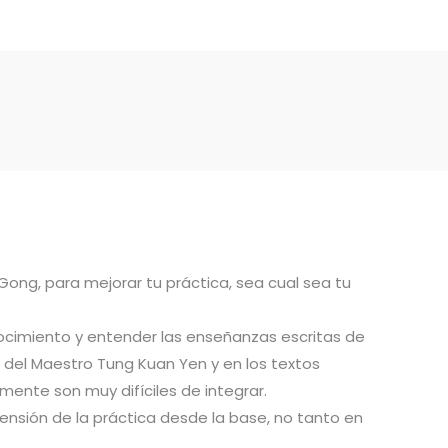
 Gong, para mejorar tu práctica, sea cual sea tu
ocimiento y entender las enseñanzas escritas de
del Maestro Tung Kuan Yen y en los textos
ente son muy difíciles de integrar.
ensión de la práctica desde la base, no tanto en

■ **Task description**: For an answer, give a copy of every line in the listing that holds the word "práctica".

■ **Your solution**:
 Gong, para mejorar tu práctica, sea cual sea tu
ensión de la práctica desde la base, no tanto en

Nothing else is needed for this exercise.